Tukurs Roman ist voller Musik. Zahlreiche große Komponisten durchstreifen das Spiel. Tukur greift das Musikalische in seiner Sprache auf, dann etwa, wenn er über die Schönheit der Wolken sinniert,
"die wie barocke Schiffe lautlos und in ungeheuren Höhen durchs Blau des Himmels segeln",
oder wenn er nachdenkt, über Fiktion und Realität. Über das was ist oder über das, was wir wollen, das es ist:
"Ich weiß nicht, warum, aber ich hatte plötzlich das deutliche Gefühl, daß diese Kammer der Schlüssel war, der mir die Rückkehr in meine Wirklichkeit ermöglichte, eine Wirklichkeit, von der ich nun allerdings wußte, daß es sie gar nicht gab."

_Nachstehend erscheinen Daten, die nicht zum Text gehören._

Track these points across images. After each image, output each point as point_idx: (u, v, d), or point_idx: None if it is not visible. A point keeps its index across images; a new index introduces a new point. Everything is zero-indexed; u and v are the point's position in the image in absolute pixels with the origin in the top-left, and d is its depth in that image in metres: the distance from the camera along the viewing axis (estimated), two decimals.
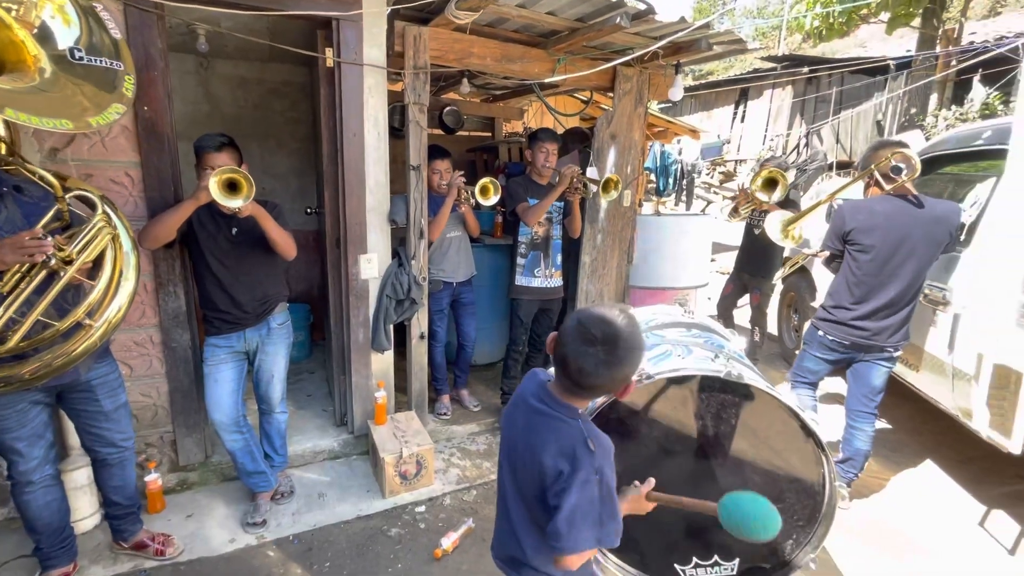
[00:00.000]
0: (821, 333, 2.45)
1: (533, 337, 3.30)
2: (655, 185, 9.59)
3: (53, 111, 1.49)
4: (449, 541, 2.20)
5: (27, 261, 1.49)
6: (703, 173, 10.66)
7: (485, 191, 2.76)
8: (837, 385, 3.78)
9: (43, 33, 1.55)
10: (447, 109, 4.97)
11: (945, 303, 2.45)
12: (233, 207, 1.89)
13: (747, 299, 4.19)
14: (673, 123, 6.74)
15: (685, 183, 9.73)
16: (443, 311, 3.16)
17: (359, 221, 2.64)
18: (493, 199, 2.77)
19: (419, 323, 2.91)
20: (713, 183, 12.00)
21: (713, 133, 14.29)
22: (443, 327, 3.19)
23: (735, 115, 14.55)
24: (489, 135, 5.56)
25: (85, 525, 2.22)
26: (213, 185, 1.83)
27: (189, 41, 3.06)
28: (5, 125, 1.70)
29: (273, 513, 2.40)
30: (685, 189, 9.81)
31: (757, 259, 3.90)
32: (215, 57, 3.80)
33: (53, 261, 1.51)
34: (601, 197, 2.98)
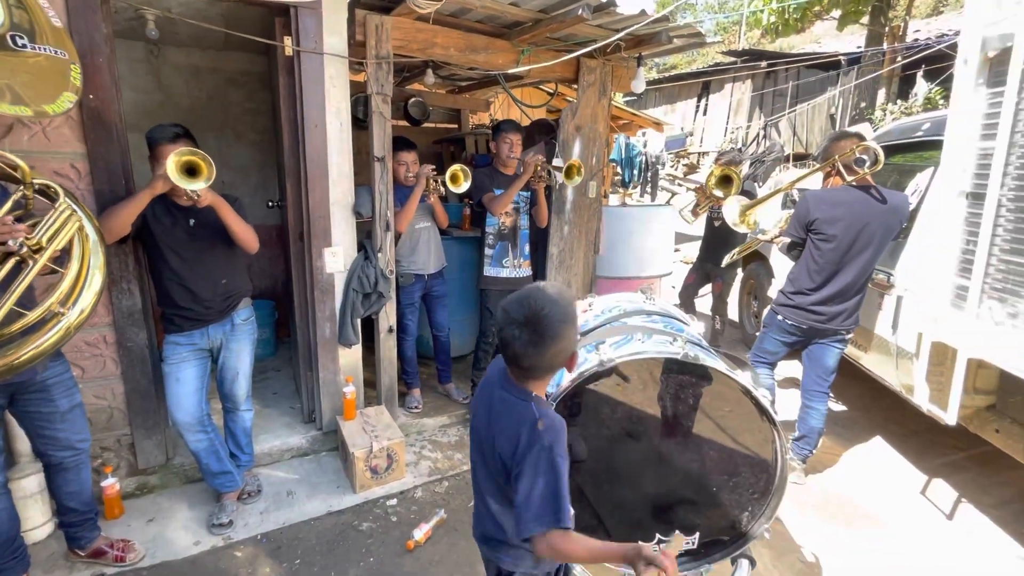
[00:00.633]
0: (780, 318, 2.56)
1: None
2: (621, 177, 9.73)
3: (12, 97, 1.42)
4: (421, 532, 2.20)
5: None
6: (667, 165, 10.88)
7: (455, 179, 2.75)
8: (795, 370, 3.95)
9: None
10: (412, 100, 4.90)
11: (890, 286, 2.60)
12: (194, 189, 1.82)
13: (709, 287, 4.34)
14: (638, 116, 6.85)
15: (649, 175, 9.91)
16: (415, 304, 3.14)
17: (323, 214, 2.59)
18: (464, 186, 2.76)
19: (387, 316, 2.89)
20: (677, 175, 12.26)
21: (677, 126, 14.59)
22: (414, 320, 3.17)
23: (698, 108, 14.87)
24: (456, 127, 5.52)
25: (37, 535, 2.13)
26: (171, 167, 1.76)
27: (138, 27, 2.91)
28: None
29: (240, 513, 2.35)
30: (650, 181, 10.00)
31: (718, 249, 4.03)
32: (166, 44, 3.64)
33: (24, 249, 1.44)
34: (565, 182, 3.01)
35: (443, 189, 2.84)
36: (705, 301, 4.73)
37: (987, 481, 2.70)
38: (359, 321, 2.79)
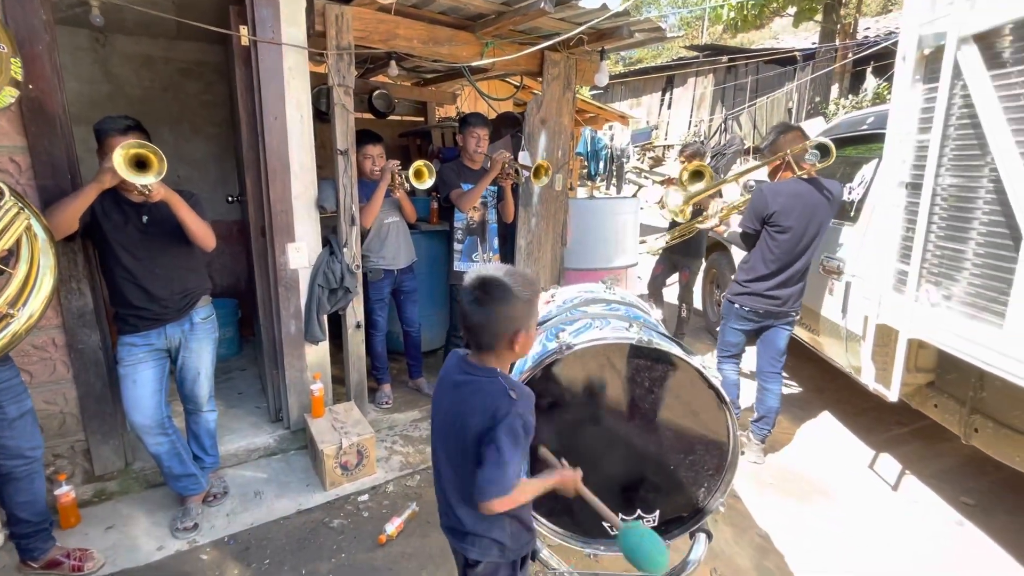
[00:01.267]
0: (737, 306, 2.67)
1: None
2: (587, 170, 9.83)
3: None
4: (393, 526, 2.21)
5: None
6: (632, 158, 11.04)
7: (419, 174, 2.73)
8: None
9: None
10: (377, 92, 4.83)
11: (839, 273, 2.73)
12: (144, 184, 1.74)
13: (676, 277, 4.46)
14: (604, 109, 6.95)
15: (615, 168, 10.03)
16: (384, 300, 3.12)
17: (285, 208, 2.54)
18: (428, 182, 2.75)
19: (354, 312, 2.86)
20: (643, 168, 12.46)
21: (642, 120, 14.81)
22: (384, 316, 3.15)
23: (662, 102, 15.14)
24: (422, 120, 5.47)
25: None
26: (119, 160, 1.68)
27: (82, 14, 2.77)
28: None
29: (206, 516, 2.30)
30: (615, 174, 10.12)
31: (685, 240, 4.14)
32: (114, 32, 3.47)
33: None
34: (533, 183, 3.04)
35: (408, 185, 2.82)
36: (672, 290, 4.85)
37: (928, 453, 2.88)
38: (326, 317, 2.76)
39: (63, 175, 2.04)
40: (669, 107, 14.92)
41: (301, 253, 2.63)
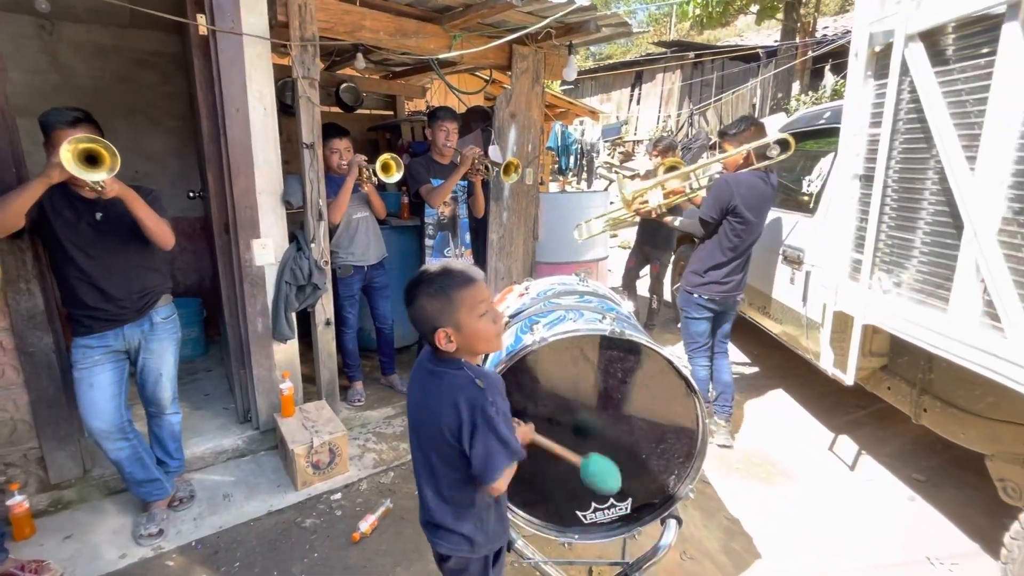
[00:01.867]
0: (696, 295, 2.76)
1: None
2: (558, 164, 9.89)
3: None
4: (367, 524, 2.19)
5: None
6: (602, 153, 11.15)
7: (387, 168, 2.70)
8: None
9: None
10: (344, 85, 4.73)
11: (800, 263, 2.83)
12: (95, 181, 1.66)
13: (648, 269, 4.55)
14: (574, 104, 6.98)
15: (585, 162, 10.13)
16: (354, 297, 3.07)
17: (249, 204, 2.47)
18: (396, 175, 2.72)
19: (324, 309, 2.81)
20: (614, 163, 12.60)
21: (612, 115, 14.95)
22: (354, 313, 3.11)
23: (631, 97, 15.32)
24: (391, 113, 5.39)
25: None
26: (67, 156, 1.59)
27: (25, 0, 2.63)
28: None
29: (171, 521, 2.24)
30: (586, 168, 10.22)
31: (655, 233, 4.23)
32: (61, 19, 3.31)
33: None
34: (503, 180, 3.04)
35: (376, 179, 2.78)
36: (644, 282, 4.95)
37: (883, 433, 3.03)
38: (294, 315, 2.70)
39: (7, 169, 1.94)
40: (638, 102, 15.12)
41: (267, 250, 2.56)
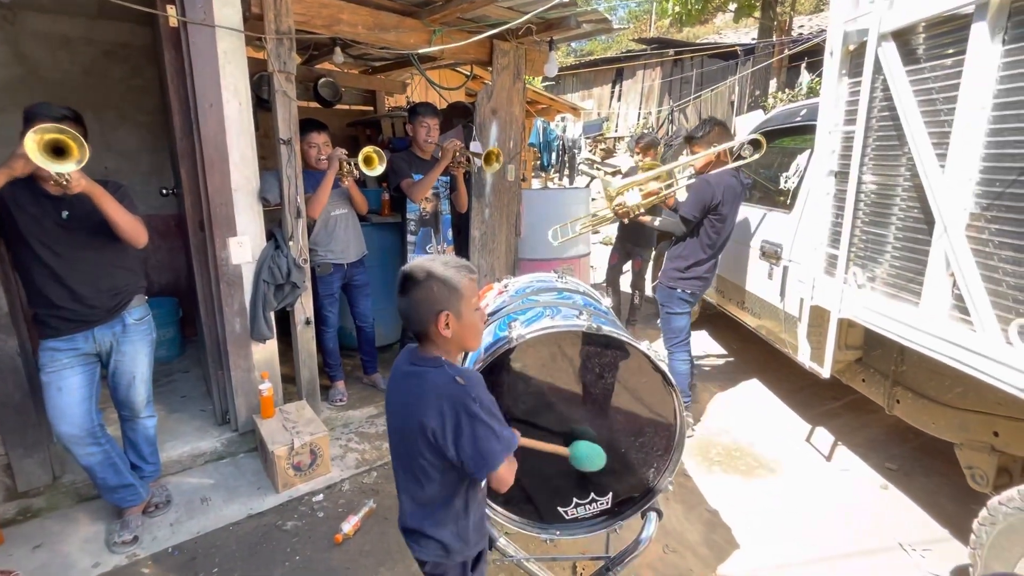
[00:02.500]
0: (679, 290, 2.81)
1: None
2: (540, 161, 9.89)
3: None
4: (349, 525, 2.17)
5: None
6: (584, 150, 11.19)
7: (369, 161, 2.66)
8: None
9: None
10: (323, 80, 4.65)
11: (777, 258, 2.88)
12: (60, 173, 1.59)
13: (630, 265, 4.58)
14: (556, 100, 6.97)
15: (567, 159, 10.15)
16: (334, 295, 3.03)
17: (224, 201, 2.42)
18: (379, 169, 2.68)
19: (303, 308, 2.77)
20: (595, 159, 12.65)
21: (593, 111, 15.00)
22: (334, 312, 3.06)
23: (612, 94, 15.38)
24: (371, 109, 5.32)
25: None
26: (31, 145, 1.52)
27: None
28: None
29: (147, 527, 2.18)
30: (567, 165, 10.25)
31: (636, 229, 4.26)
32: (24, 9, 3.18)
33: None
34: (484, 170, 3.02)
35: (357, 172, 2.74)
36: (626, 278, 4.98)
37: (857, 424, 3.11)
38: (272, 314, 2.66)
39: None
40: (619, 99, 15.19)
41: (244, 248, 2.51)
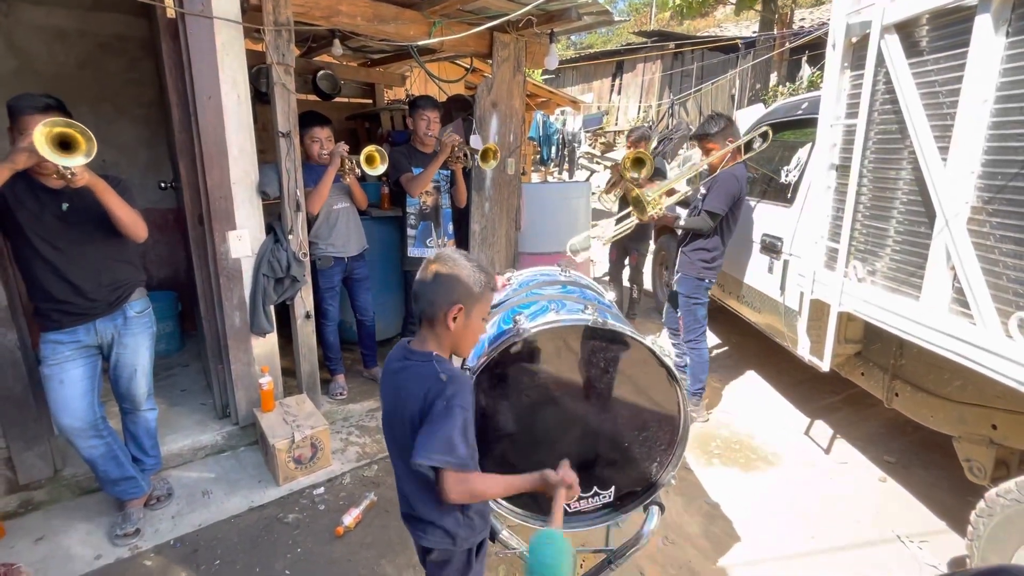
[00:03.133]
0: (706, 281, 2.85)
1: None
2: (540, 155, 9.86)
3: None
4: (351, 518, 2.18)
5: None
6: (584, 143, 11.15)
7: (371, 160, 2.65)
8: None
9: None
10: (321, 73, 4.62)
11: (778, 252, 2.88)
12: (68, 167, 1.58)
13: (627, 260, 4.58)
14: (555, 93, 6.95)
15: (566, 152, 10.12)
16: (335, 288, 3.03)
17: (224, 194, 2.41)
18: (380, 168, 2.67)
19: (303, 302, 2.76)
20: (595, 153, 12.61)
21: (593, 105, 14.94)
22: (335, 305, 3.06)
23: (612, 87, 15.31)
24: (370, 102, 5.29)
25: None
26: (40, 139, 1.52)
27: None
28: None
29: (148, 520, 2.19)
30: (567, 158, 10.22)
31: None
32: (18, 1, 3.15)
33: None
34: (481, 166, 3.01)
35: (359, 170, 2.73)
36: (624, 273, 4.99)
37: (856, 417, 3.12)
38: (272, 308, 2.65)
39: None
40: (619, 92, 15.12)
41: (243, 241, 2.50)
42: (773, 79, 10.33)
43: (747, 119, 4.99)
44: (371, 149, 2.63)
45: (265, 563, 2.00)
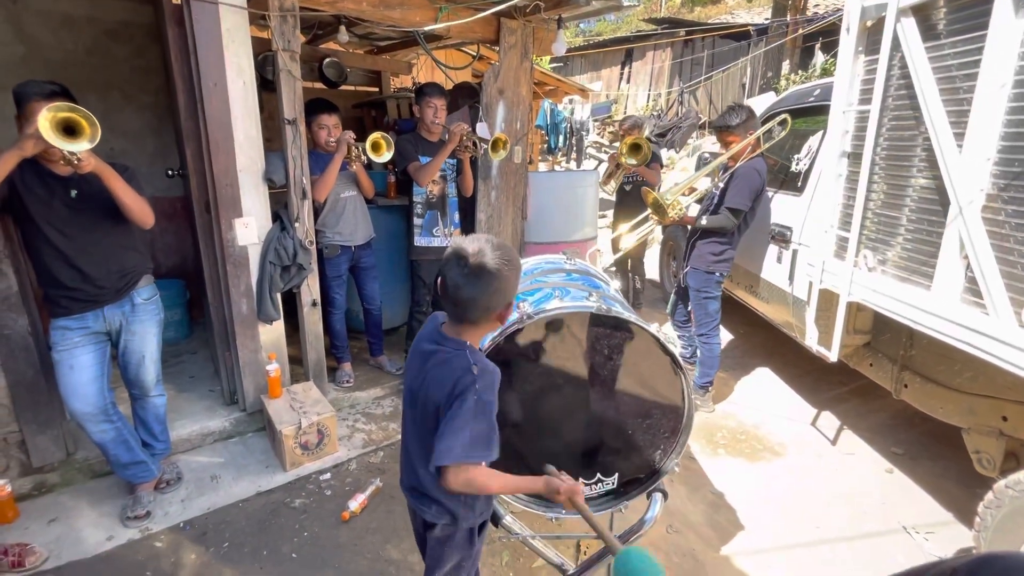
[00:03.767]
0: (717, 274, 2.81)
1: (437, 297, 3.30)
2: (547, 143, 9.79)
3: None
4: (356, 503, 2.20)
5: None
6: (592, 132, 11.05)
7: (377, 147, 2.64)
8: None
9: None
10: (327, 61, 4.60)
11: (787, 242, 2.84)
12: (74, 152, 1.59)
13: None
14: (564, 81, 6.87)
15: (574, 141, 10.04)
16: (341, 277, 3.03)
17: (230, 182, 2.41)
18: (386, 155, 2.66)
19: (310, 290, 2.77)
20: (603, 142, 12.50)
21: (602, 93, 14.78)
22: (342, 294, 3.07)
23: (622, 75, 15.13)
24: (376, 90, 5.26)
25: None
26: (45, 124, 1.52)
27: None
28: None
29: (159, 503, 2.23)
30: (575, 147, 10.14)
31: (630, 213, 4.21)
32: None
33: None
34: (491, 156, 2.99)
35: (365, 158, 2.72)
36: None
37: (864, 409, 3.10)
38: (279, 296, 2.66)
39: None
40: (628, 81, 14.94)
41: (250, 229, 2.51)
42: (785, 67, 10.15)
43: (758, 108, 4.91)
44: (376, 136, 2.62)
45: (272, 546, 2.03)
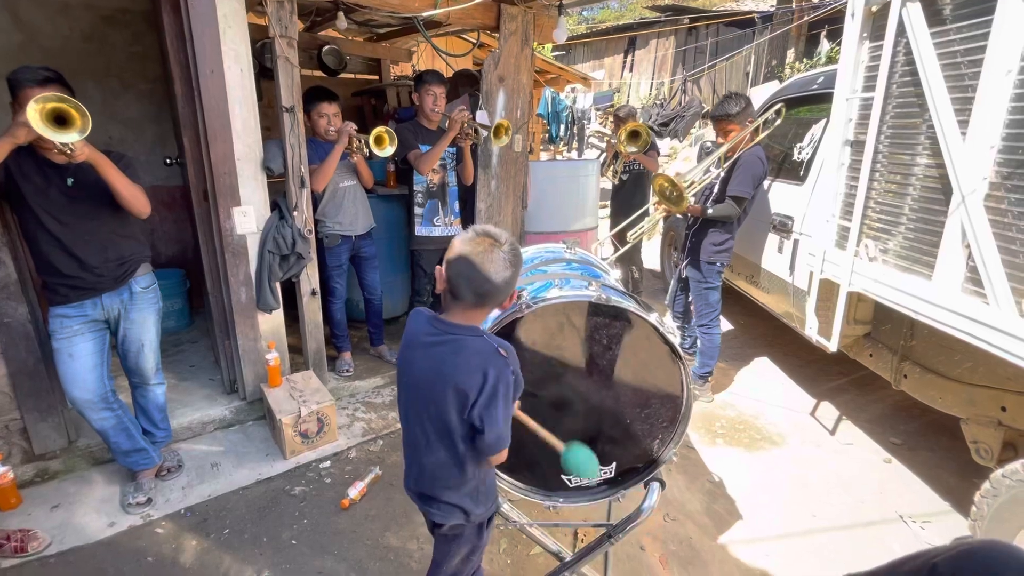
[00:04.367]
0: (719, 264, 2.80)
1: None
2: (548, 132, 9.72)
3: None
4: (356, 491, 2.22)
5: None
6: (594, 121, 10.96)
7: (380, 141, 2.61)
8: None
9: None
10: (326, 48, 4.56)
11: (788, 231, 2.83)
12: (63, 143, 1.58)
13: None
14: (565, 70, 6.81)
15: (576, 130, 9.96)
16: (342, 266, 3.03)
17: (228, 170, 2.40)
18: (390, 149, 2.64)
19: (309, 279, 2.77)
20: (605, 131, 12.41)
21: (604, 82, 14.64)
22: (342, 283, 3.07)
23: (624, 64, 14.97)
24: (376, 78, 5.22)
25: None
26: (33, 115, 1.51)
27: None
28: None
29: (160, 490, 2.25)
30: (576, 136, 10.07)
31: (626, 204, 4.20)
32: None
33: None
34: (493, 143, 2.97)
35: (367, 151, 2.70)
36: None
37: (863, 400, 3.10)
38: (278, 285, 2.66)
39: None
40: (631, 69, 14.78)
41: (248, 217, 2.50)
42: (790, 55, 10.04)
43: (761, 97, 4.87)
44: (380, 130, 2.60)
45: (272, 533, 2.05)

Wie gut: Am Ende ist Tukur wieder Tukur und dreht hoffentlich noch viele gute Filme. Ein kleiner Roman, eine kurze Novelle hier und da, gerne, aber lieber Herr Tukur, heißt es nicht, Schuster bleib bei deinen Leisten. Der Roman ist schön. Verwirrt. Er ist vielleicht verwirrend schön und schön verwirrend. Ein geglückter Versuch.
P.S. Der Spielfilm "Séraphine" (es gibt ihn wirklich), in dem Ulrich Tukur - unter der Regie von Martin Provost - den Maler und Kunsthändler Wilhelm Uhde spielt, erhielt im Jahr 2009 sieben César!